# TASK MATERIAL:
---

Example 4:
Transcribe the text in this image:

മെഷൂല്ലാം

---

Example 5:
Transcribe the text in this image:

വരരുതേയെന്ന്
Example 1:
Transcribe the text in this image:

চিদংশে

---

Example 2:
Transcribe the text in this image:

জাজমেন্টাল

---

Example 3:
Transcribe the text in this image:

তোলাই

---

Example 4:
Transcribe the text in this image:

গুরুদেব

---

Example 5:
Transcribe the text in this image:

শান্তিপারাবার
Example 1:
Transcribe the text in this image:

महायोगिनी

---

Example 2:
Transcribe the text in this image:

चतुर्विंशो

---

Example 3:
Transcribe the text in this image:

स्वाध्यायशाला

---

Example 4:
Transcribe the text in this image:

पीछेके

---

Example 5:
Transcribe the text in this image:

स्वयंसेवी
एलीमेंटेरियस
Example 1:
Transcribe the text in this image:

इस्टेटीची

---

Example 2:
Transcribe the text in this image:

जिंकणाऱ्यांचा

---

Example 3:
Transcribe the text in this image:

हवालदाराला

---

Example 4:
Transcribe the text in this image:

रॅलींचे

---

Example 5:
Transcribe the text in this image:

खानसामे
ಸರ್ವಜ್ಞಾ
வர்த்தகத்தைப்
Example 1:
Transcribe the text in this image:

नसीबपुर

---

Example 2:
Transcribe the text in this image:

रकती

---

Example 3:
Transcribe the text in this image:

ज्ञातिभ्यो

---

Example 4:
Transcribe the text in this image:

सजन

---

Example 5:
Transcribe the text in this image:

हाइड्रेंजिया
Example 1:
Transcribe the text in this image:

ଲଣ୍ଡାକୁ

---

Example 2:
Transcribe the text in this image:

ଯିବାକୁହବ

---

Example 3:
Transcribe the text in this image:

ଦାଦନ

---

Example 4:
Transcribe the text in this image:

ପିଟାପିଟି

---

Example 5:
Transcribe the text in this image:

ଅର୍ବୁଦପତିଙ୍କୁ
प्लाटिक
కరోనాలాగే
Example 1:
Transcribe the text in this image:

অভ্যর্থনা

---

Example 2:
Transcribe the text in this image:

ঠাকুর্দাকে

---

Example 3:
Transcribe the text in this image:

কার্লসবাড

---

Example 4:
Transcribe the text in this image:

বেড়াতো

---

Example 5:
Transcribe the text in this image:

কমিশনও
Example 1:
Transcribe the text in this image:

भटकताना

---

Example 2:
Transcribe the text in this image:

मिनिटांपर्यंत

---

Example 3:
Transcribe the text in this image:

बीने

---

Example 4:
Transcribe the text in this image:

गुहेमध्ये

# PROBLEM TO WORK ON:
Give back every line of the data exactly as it was written.

# ANSWER FOR THIS EXERCISE:
---

Example 4:
Transcribe the text in this image:

മെഷൂല്ലാം

---

Example 5:
Transcribe the text in this image:

വരരുതേയെന്ന്
Example 1:
Transcribe the text in this image:

চিদংশে

---

Example 2:
Transcribe the text in this image:

জাজমেন্টাল

---

Example 3:
Transcribe the text in this image:

তোলাই

---

Example 4:
Transcribe the text in this image:

গুরুদেব

---

Example 5:
Transcribe the text in this image:

শান্তিপারাবার
Example 1:
Transcribe the text in this image:

महायोगिनी

---

Example 2:
Transcribe the text in this image:

चतुर्विंशो

---

Example 3:
Transcribe the text in this image:

स्वाध्यायशाला

---

Example 4:
Transcribe the text in this image:

पीछेके

---

Example 5:
Transcribe the text in this image:

स्वयंसेवी
एलीमेंटेरियस
Example 1:
Transcribe the text in this image:

इस्टेटीची

---

Example 2:
Transcribe the text in this image:

जिंकणाऱ्यांचा

---

Example 3:
Transcribe the text in this image:

हवालदाराला

---

Example 4:
Transcribe the text in this image:

रॅलींचे

---

Example 5:
Transcribe the text in this image:

खानसामे
ಸರ್ವಜ್ಞಾ
வர்த்தகத்தைப்
Example 1:
Transcribe the text in this image:

नसीबपुर

---

Example 2:
Transcribe the text in this image:

रकती

---

Example 3:
Transcribe the text in this image:

ज्ञातिभ्यो

---

Example 4:
Transcribe the text in this image:

सजन

---

Example 5:
Transcribe the text in this image:

हाइड्रेंजिया
Example 1:
Transcribe the text in this image:

ଲଣ୍ଡାକୁ

---

Example 2:
Transcribe the text in this image:

ଯିବାକୁହବ

---

Example 3:
Transcribe the text in this image:

ଦାଦନ

---

Example 4:
Transcribe the text in this image:

ପିଟାପିଟି

---

Example 5:
Transcribe the text in this image:

ଅର୍ବୁଦପତିଙ୍କୁ
प्लाटिक
కరోనాలాగే
Example 1:
Transcribe the text in this image:

অভ্যর্থনা

---

Example 2:
Transcribe the text in this image:

ঠাকুর্দাকে

---

Example 3:
Transcribe the text in this image:

কার্লসবাড

---

Example 4:
Transcribe the text in this image:

বেড়াতো

---

Example 5:
Transcribe the text in this image:

কমিশনও
Example 1:
Transcribe the text in this image:

भटकताना

---

Example 2:
Transcribe the text in this image:

मिनिटांपर्यंत

---

Example 3:
Transcribe the text in this image:

बीने

---

Example 4:
Transcribe the text in this image:

गुहेमध्ये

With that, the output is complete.